If I’m being honest I could have done with a bit less of Miranda. He’s just fine as Jack, and much like Van Dyke’s Bert in the first film his character’s job is to work something like a cross between a Greek Chorus and a narrator as he helps explain what is going on. But it often feels like Miranda is pushing everyone else off the screen, including Blunt, the lamplighter randomly intruding into scenes I would rather have viewed without him being there.
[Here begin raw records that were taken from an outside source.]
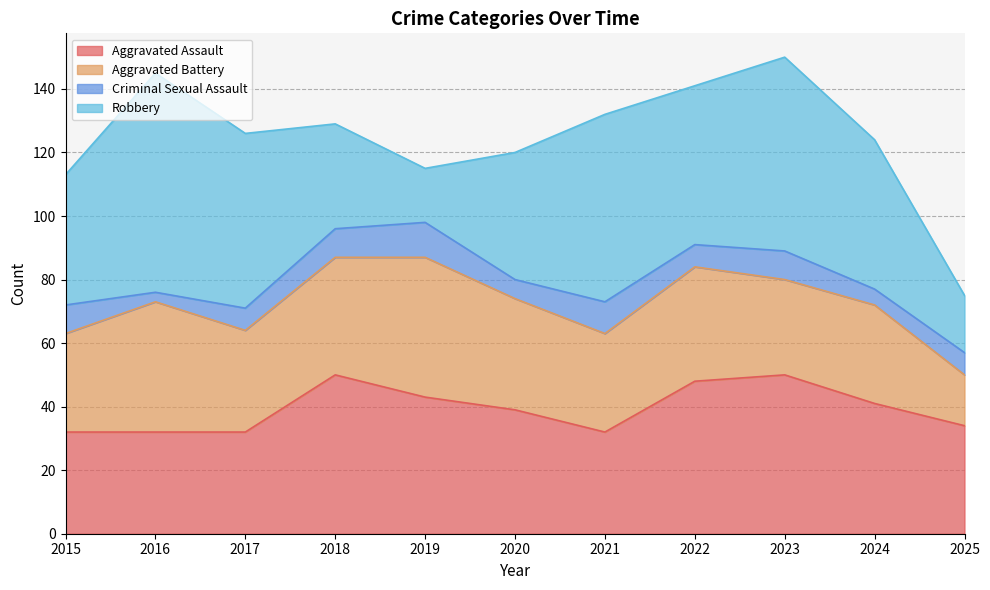

The value of Aggravated Assault at 2019 is 43. True or false?

True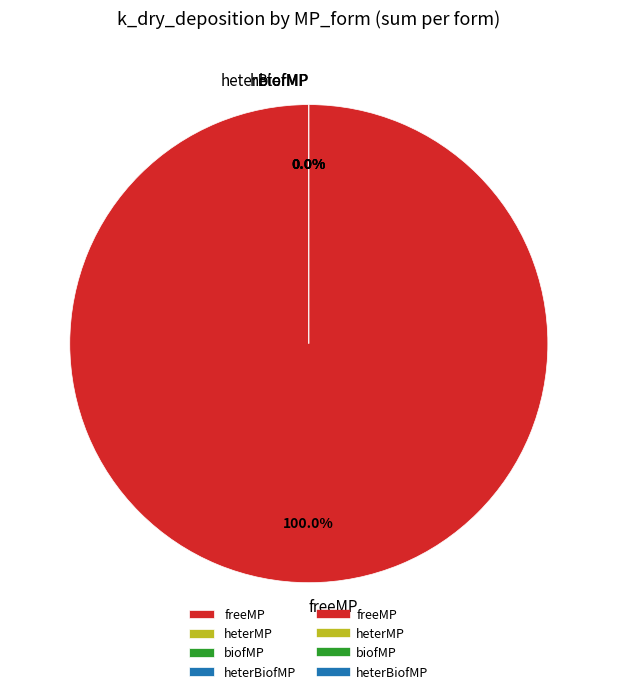

Which slice represents more than half of the pie?

freeMP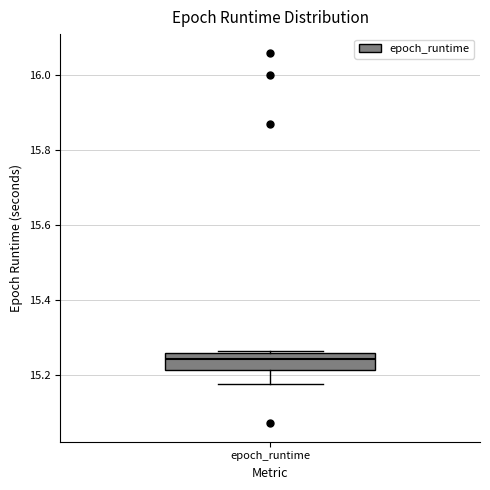

Where is the upper edge of the box for epoch_runtime on the y-axis? The values are not printed on the chart, so give them approximately, as read against the axis.

15.26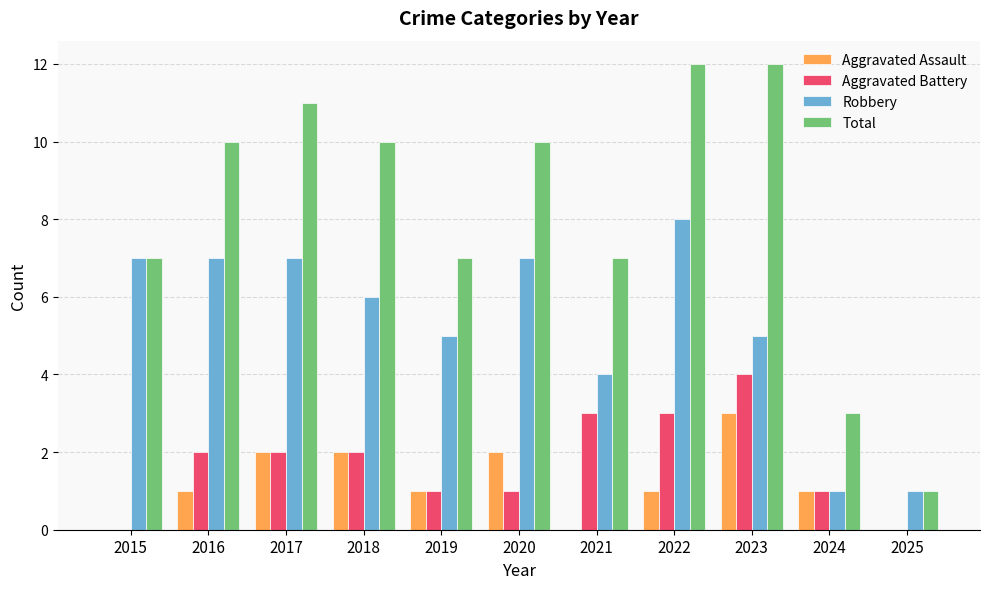

Does the chart contain stacked bars?

No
Still, the man is a crack song and dance impresario who knows how to put on a show, his spoken-word solo during “A Cover Is Not The Book” a delicious, subtlety winning homage to what Van Dyke also did during his portion of the “Supercalifragilisticexpialidocious” number back in the original.
It’s probably best to just leave things there. I wasn’t sure what I was going to get with Mary Poppins Returns, and as hard as I try to leave all preconceptions at the door before I enter the theatre, the terror I was feeling as I sat down for this screening was unlike anything I’ve experienced in quite some time. But at the same time the passionate enthusiasm that was also coursing through my veins, my anticipation and excitement to discover what Marshall and his collection of storytellers, artists, actors and animators had in store for me to watch was simply sky high. The sequel lived up to and exceeded just about all of my wildest hopes and fantasies for what it could turn out to be, this nanny’s magical spell far too powerful to resist.